Using the entries that follow, please report how many lines contain the word "pinky", with no other words.

- [GIVEN INFORMATION]:
***
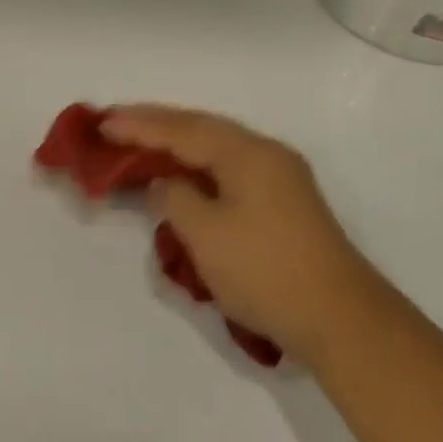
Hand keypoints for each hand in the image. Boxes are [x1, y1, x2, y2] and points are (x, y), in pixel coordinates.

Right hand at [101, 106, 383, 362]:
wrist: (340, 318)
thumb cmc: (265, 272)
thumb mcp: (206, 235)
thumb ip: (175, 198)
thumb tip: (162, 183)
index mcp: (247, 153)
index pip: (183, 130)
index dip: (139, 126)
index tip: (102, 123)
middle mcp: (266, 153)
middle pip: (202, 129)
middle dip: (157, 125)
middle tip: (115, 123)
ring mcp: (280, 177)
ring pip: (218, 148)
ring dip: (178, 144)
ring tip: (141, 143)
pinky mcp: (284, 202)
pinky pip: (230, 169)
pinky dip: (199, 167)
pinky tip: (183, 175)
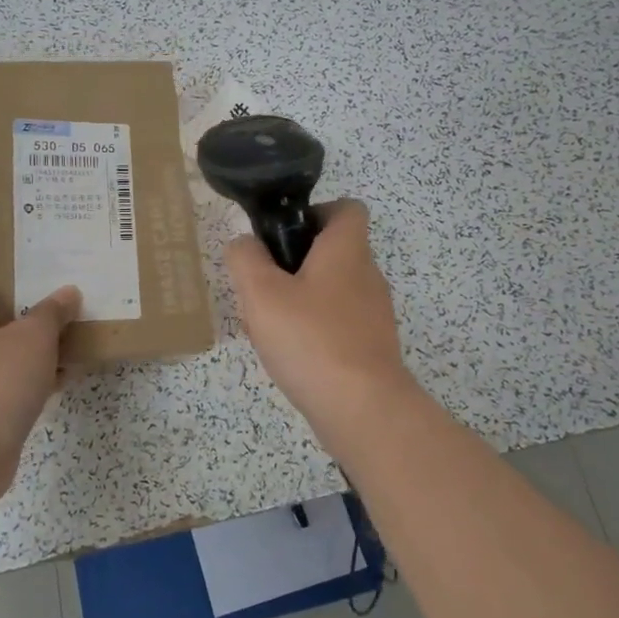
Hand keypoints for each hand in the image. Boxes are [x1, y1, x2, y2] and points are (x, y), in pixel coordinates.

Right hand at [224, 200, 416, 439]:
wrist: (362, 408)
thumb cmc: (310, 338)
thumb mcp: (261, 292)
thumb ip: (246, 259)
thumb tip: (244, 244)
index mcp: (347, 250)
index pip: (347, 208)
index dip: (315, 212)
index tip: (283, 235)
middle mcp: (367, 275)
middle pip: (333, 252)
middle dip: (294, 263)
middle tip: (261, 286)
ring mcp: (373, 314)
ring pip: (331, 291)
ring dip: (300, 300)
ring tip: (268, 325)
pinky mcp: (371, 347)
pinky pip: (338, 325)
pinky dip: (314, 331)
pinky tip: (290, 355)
***
- [YOUR RESPONSE]: 8